▶ _What you need to do_
Recast every line of the material below, from the line containing "A2, Alcácer do Sal" down through the line containing "rgendwen….. hmmm…. ;)", as a Markdown table with the columns Row and Line, numbering each row. Omit blank lines and leave the pictures out of the answer.

▶ _Dataset records_
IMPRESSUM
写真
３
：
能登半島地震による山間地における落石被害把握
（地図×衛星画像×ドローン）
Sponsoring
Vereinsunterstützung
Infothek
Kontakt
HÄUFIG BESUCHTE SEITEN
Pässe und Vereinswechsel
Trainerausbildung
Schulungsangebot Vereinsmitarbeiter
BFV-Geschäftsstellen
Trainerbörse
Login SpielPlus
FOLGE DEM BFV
--
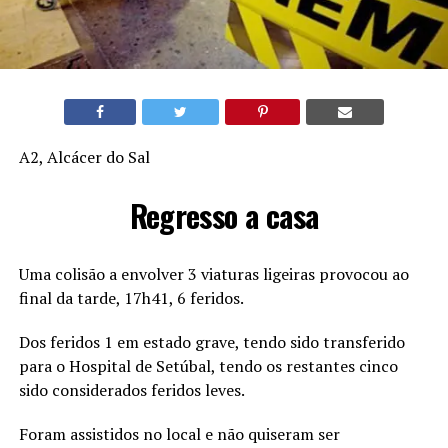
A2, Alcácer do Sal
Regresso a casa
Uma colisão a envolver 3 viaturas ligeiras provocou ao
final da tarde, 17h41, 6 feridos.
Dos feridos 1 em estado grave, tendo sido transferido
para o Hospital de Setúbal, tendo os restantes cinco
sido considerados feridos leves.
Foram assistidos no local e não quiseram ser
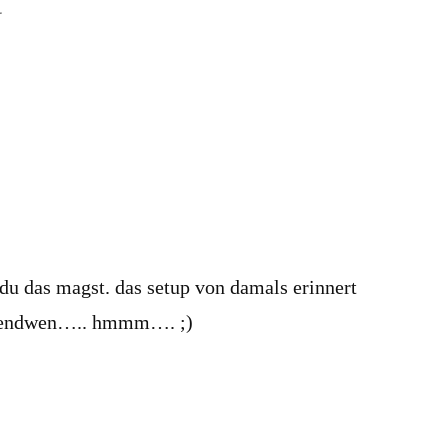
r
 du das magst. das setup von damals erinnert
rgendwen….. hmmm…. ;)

▶ _Expected answer_
| Row | Line |
|---|---|
| 1 | A2, Alcácer do Sal |
| 2 | Regresso a casa |
| 3 | Uma colisão a envolver 3 viaturas ligeiras provocou ao |
| 4 | final da tarde, 17h41, 6 feridos. |
| 5 | Dos feridos 1 em estado grave, tendo sido transferido |
| 6 | para o Hospital de Setúbal, tendo os restantes cinco |
| 7 | sido considerados feridos leves. |
| 8 | Foram assistidos no local e não quiseram ser |
| 9 | r |
| 10 |  du das magst. das setup von damals erinnert |
| 11 | rgendwen….. hmmm…. ;) |